◆ **PROBLEM STATEMENT**:
Output all entries exactly as they appear and skip the pictures.

◆ **SOURCE MATERIAL**:
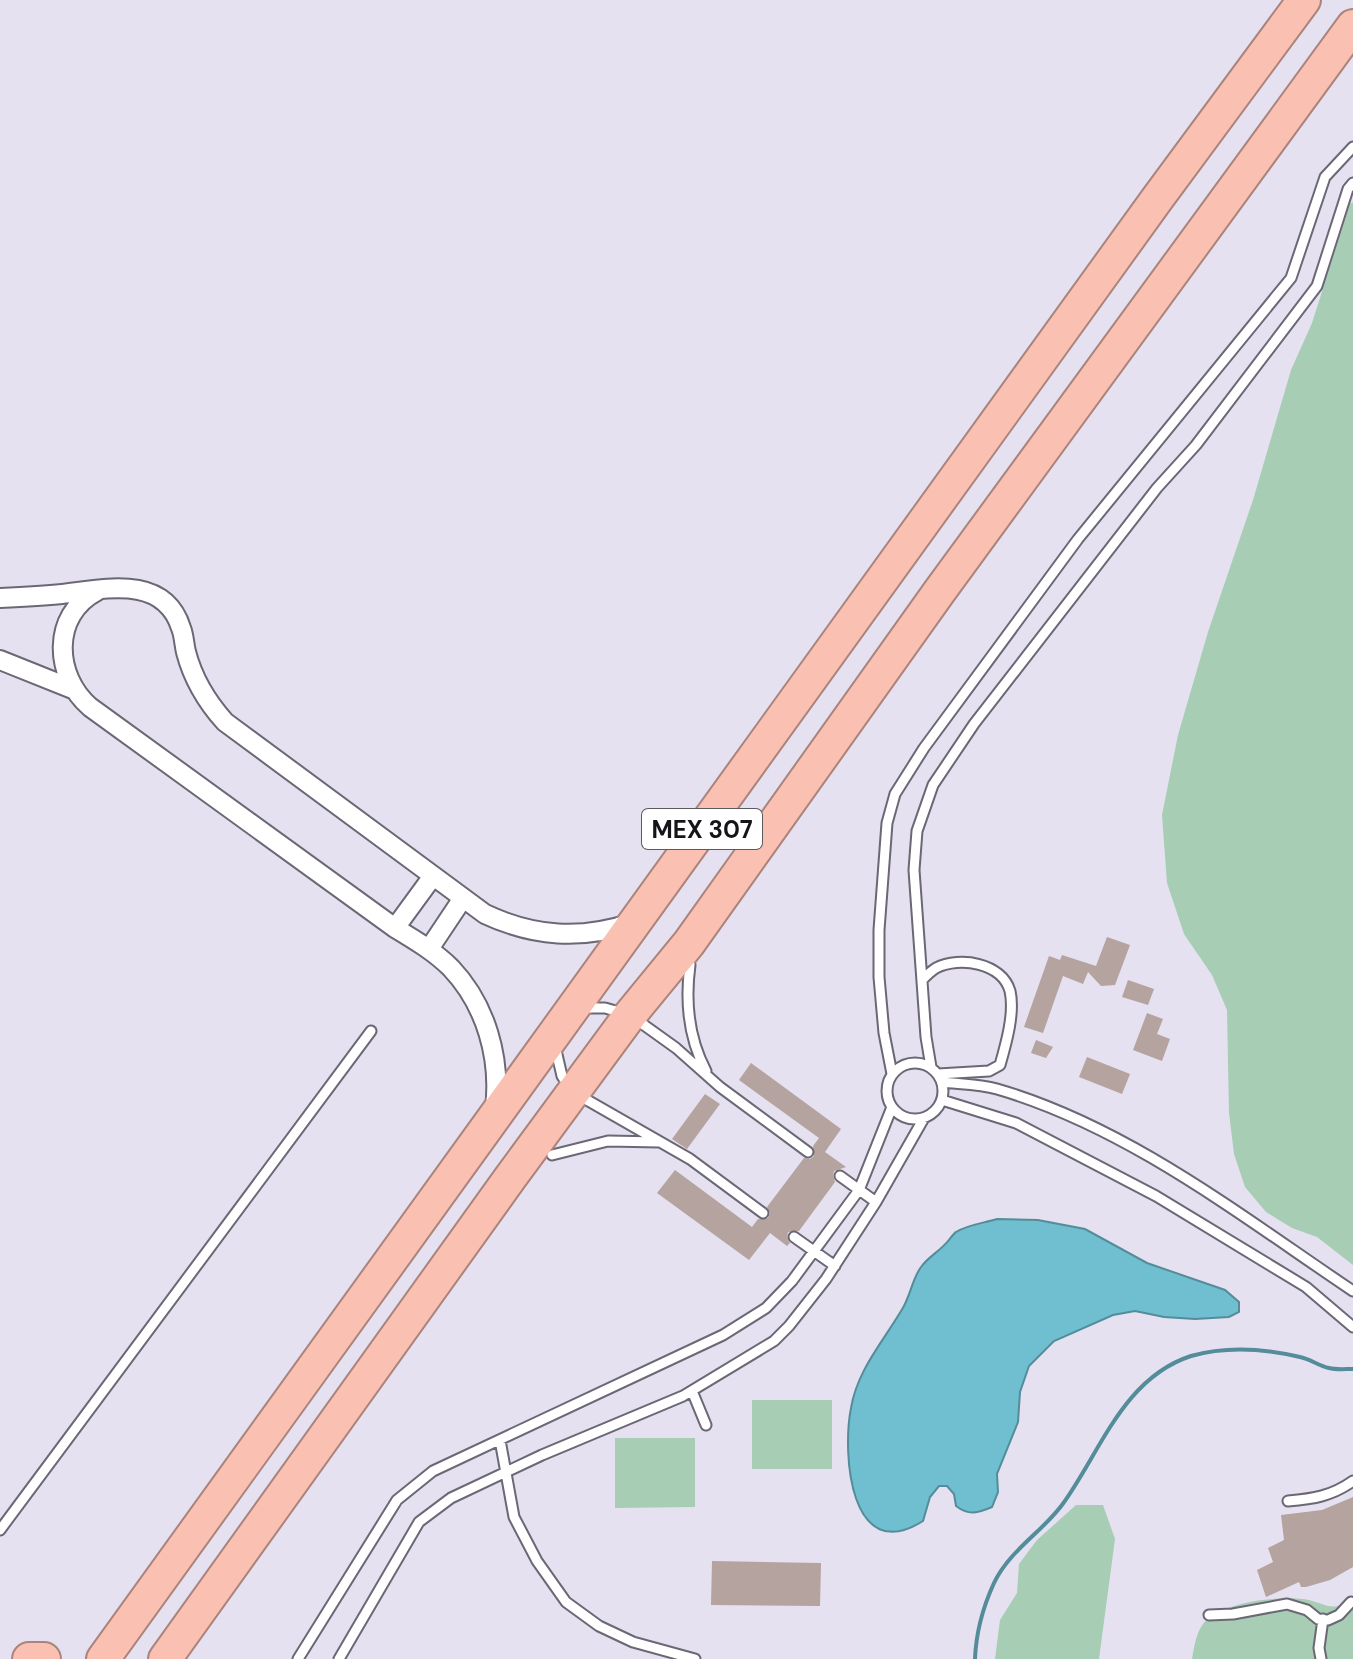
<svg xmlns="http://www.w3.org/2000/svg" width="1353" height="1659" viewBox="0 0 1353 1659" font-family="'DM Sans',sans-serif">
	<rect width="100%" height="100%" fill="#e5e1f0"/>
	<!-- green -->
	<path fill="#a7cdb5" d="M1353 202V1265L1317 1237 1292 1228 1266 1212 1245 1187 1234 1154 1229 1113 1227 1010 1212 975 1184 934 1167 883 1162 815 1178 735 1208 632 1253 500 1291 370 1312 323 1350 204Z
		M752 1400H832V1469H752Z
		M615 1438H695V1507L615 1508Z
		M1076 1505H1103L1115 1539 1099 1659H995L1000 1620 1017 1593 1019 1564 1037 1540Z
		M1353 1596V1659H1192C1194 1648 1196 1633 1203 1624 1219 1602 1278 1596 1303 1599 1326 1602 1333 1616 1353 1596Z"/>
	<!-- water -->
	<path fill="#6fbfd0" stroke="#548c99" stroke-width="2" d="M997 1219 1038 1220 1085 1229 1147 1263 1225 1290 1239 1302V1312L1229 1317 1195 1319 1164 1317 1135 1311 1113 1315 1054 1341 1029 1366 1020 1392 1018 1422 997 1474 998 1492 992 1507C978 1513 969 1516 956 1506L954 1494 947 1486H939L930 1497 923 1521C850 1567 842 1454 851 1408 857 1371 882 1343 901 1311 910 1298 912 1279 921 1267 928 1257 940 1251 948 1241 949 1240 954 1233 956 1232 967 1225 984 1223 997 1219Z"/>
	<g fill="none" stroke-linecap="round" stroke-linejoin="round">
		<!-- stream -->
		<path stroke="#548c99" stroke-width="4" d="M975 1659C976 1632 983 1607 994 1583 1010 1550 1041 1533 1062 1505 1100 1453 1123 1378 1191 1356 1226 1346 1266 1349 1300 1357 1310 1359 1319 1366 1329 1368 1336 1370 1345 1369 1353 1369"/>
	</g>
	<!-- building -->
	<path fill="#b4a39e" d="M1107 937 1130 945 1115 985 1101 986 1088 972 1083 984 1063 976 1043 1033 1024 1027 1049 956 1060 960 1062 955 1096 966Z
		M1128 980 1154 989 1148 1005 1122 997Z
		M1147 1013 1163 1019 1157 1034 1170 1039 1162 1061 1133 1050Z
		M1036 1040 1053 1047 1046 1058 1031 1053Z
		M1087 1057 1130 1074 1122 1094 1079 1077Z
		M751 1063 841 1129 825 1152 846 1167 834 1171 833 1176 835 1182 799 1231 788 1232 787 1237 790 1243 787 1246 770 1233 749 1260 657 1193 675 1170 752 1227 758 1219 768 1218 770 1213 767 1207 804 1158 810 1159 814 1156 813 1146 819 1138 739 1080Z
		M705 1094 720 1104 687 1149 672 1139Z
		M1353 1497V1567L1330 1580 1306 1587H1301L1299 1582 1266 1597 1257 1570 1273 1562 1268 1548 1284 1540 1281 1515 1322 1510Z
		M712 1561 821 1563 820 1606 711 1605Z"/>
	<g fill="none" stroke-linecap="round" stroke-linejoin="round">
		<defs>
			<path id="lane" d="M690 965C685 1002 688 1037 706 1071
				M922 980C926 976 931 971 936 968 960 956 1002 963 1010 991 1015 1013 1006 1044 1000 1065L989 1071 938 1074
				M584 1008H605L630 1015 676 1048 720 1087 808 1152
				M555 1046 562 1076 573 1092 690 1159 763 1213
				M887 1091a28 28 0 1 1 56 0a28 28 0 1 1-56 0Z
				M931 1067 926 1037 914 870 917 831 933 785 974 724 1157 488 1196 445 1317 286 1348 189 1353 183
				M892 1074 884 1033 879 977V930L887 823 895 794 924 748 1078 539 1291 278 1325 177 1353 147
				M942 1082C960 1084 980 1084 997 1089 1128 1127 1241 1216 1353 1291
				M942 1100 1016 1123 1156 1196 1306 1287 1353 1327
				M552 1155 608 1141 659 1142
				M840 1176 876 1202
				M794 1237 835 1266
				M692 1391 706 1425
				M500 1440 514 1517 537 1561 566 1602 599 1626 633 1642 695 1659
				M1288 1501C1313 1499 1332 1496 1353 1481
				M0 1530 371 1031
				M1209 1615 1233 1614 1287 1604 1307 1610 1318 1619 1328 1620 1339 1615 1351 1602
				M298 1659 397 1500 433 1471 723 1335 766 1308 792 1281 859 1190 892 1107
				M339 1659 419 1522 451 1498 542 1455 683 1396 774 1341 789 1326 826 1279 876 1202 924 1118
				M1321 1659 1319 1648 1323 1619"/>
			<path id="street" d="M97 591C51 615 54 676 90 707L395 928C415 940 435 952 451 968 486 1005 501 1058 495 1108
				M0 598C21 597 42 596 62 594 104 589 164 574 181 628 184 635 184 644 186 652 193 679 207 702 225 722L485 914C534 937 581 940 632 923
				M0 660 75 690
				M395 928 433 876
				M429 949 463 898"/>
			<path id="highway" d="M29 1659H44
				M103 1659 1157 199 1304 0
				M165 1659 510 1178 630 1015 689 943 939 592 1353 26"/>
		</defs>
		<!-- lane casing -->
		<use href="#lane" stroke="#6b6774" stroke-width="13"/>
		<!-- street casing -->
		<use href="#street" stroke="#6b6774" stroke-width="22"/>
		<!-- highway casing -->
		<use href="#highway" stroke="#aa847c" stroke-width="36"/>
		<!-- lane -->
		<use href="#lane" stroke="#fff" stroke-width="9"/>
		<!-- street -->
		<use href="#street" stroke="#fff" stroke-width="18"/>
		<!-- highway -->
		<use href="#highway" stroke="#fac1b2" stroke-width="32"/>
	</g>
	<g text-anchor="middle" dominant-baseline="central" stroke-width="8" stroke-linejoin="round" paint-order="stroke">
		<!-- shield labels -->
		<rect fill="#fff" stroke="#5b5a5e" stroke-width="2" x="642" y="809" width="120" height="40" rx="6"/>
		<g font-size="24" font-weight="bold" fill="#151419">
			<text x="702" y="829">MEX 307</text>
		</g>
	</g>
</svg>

◆ **RESULT**:
<svg xmlns="http://www.w3.org/2000/svg" width="1353" height="1659" viewBox="0 0 1353 1659" font-family="'DM Sans',sans-serif">
	<rect width="100%" height="100%" fill="#e5e1f0"/>
	<!-- green -->
	<path fill="#a7cdb5" d="M1353 202V1265L1317 1237 1292 1228 1266 1212 1245 1187 1234 1154 1229 1113 1227 1010 1212 975 1184 934 1167 883 1162 815 1178 735 1208 632 1253 500 1291 370 1312 323 1350 204Z
		M752 1400H832V1469H752Z
		M615 1438H695V1507L615 1508Z
		M1076 1505H1103L1115 1539 1099 1659H995L1000 1620 1017 1593 1019 1564 1037 1540Z
		M1353 1596V1659H1192C1194 1648 1196 1633 1203 1624 1219 1602 1278 1596 1303 1599 1326 1602 1333 1616 1353 1596Z"/>
	<!-- water -->
	<path fill="#6fbfd0" stroke="#548c99" stroke-width="2" d="M997 1219 1038 1220 1085 1229 1147 1263 1225 1290 1239 1302V1312L1229 1317 1195 1319 1164 1317 1135 1311 1113 1315 1054 1341 1029 1366 1020 1392 1018 1422 997 1474 998 1492 992 1507C978 1513 969 1516 956 1506L954 1494 947 1486H939L930 1497 923 1521C850 1567 842 1454 851 1408 857 1371 882 1343 901 1311 910 1298 912 1279 921 1267 928 1257 940 1251 948 1241 949 1240 954 1233 956 1232 967 1225 984 1223 997 1219Z"/>
	<g fill="none" stroke-linecap="round" stroke-linejoin="round">
		<!-- stream -->
		<path stroke="#548c99" stroke-width="4" d="M975 1659C976 1632 983 1607 994 1583 1010 1550 1041 1533 1062 1505 1100 1453 1123 1378 1191 1356 1226 1346 1266 1349 1300 1357 1310 1359 1319 1366 1329 1368 1336 1370 1345 1369 1353 1369"/>
	</g>
	<!-- building -->
	<path fill="#b4a39e" d="M1107 937 1130 945 1115 985 1101 986 1088 972 1083 984 1063 976 1043 1033 1024 1027 1049 956 1060 960 1062 955 1096 966Z
		M1128 980 1154 989 1148 1005 1122 997Z
		M1147 1013 1163 1019 1157 1034 1170 1039 1162 1061 1133 1050Z
		M1036 1040 1053 1047 1046 1058 1031 1053Z
		M1087 1057 1130 1074 1122 1094 1079 1077Z
		M751 1063 841 1129 825 1152 846 1167 834 1171 833 1176 835 1182 799 1231 788 1232 787 1237 790 1243 787 1246 770 1233 749 1260 657 1193 675 1170 752 1227 758 1219 768 1218 770 1213 767 1207 804 1158 810 1159 814 1156 813 1146 819 1138 739 1080Z
		M705 1094 720 1104 687 1149 672 1139Z
		M1353 1497V1567L1330 1580 1306 1587H1301L1299 1582 1266 1597 1257 1570 1273 1562 1268 1548 1284 1540 1281 1515 1322 1510Z
		M712 1561 821 1563 820 1606 711 1605Z"/>
	<g fill="none" stroke-linecap="round" stroke-linejoin="round">
		<defs>
			<path id="lane" d="M690 965C685 1002 688 1037 706 1071
				M922 980C926 976 931 971 936 968 960 956 1002 963 1010 991 1015 1013 1006 1044 1000 1065L989 1071 938 1074
				M584 1008H605L630 1015 676 1048 720 1087 808 1152
				M555 1046 562 1076 573 1092 690 1159 763 1213
				M887 1091a28 28 0 1 1 56 0a28 28 0 1 1-56 0Z
				M931 1067 926 1037 914 870 917 831 933 785 974 724 1157 488 1196 445 1317 286 1348 189 1353 183
				M892 1074 884 1033 879 977V930L887 823 895 794 924 748 1078 539 1291 278 1325 177 1353 147
				M942 1082C960 1084 980 1084 997 1089 1128 1127 1241 1216 1353 1291
				M942 1100 1016 1123 1156 1196 1306 1287 1353 1327
				M552 1155 608 1141 659 1142
				M840 1176 876 1202
				M794 1237 835 1266
				M692 1391 706 1425
				M500 1440 514 1517 537 1561 566 1602 599 1626 633 1642 695 1659
				M1288 1501C1313 1499 1332 1496 1353 1481
				M0 1530 371 1031
				M1209 1615 1233 1614 1287 1604 1307 1610 1318 1619 1328 1620 1339 1615 1351 1602
				M298 1659 397 1500 433 1471 723 1335 766 1308 792 1281 859 1190 892 1107
				M339 1659 419 1522 451 1498 542 1455 683 1396 774 1341 789 1326 826 1279 876 1202 924 1118
				M1321 1659 1319 1648 1323 1619"/>
			<path id="street" d="M97 591C51 615 54 676 90 707L395 928C415 940 435 952 451 968 486 1005 501 1058 495 1108
				M0 598C21 597 42 596 62 594 104 589 164 574 181 628 184 635 184 644 186 652 193 679 207 702 225 722L485 914C534 937 581 940 632 923
				M0 660 75 690
				M395 928 433 876
				M429 949 463 898"/>
			<path id="highway" d="M29 1659H44
				M103 1659 1157 199 1304 0
				M165 1659 510 1178 630 1015 689 943 939 592 1353 26"/>
		</defs>
		<!-- lane casing -->
		<use href="#lane" stroke="#6b6774" stroke-width="13"/>
		<!-- street casing -->
		<use href="#street" stroke="#6b6774" stroke-width="22"/>
		<!-- highway casing -->
		<use href="#highway" stroke="#aa847c" stroke-width="36"/>
		<!-- lane -->
		<use href="#lane" stroke="#fff" stroke-width="9"/>
		<!-- street -->
		<use href="#street" stroke="#fff" stroke-width="18"/>
		<!-- highway -->
		<use href="#highway" stroke="#fac1b2" stroke-width="32"/>
	</g>
	<g text-anchor="middle" dominant-baseline="central" stroke-width="8" stroke-linejoin="round" paint-order="stroke">
		<!-- shield labels -->
		<rect fill="#fff" stroke="#5b5a5e" stroke-width="2" x="642" y="809" width="120" height="40" rx="6"/>
		<g font-size="24" font-weight="bold" fill="#151419">
			<text x="702" y="829">MEX 307</text>
		</g>
	</g>
</svg>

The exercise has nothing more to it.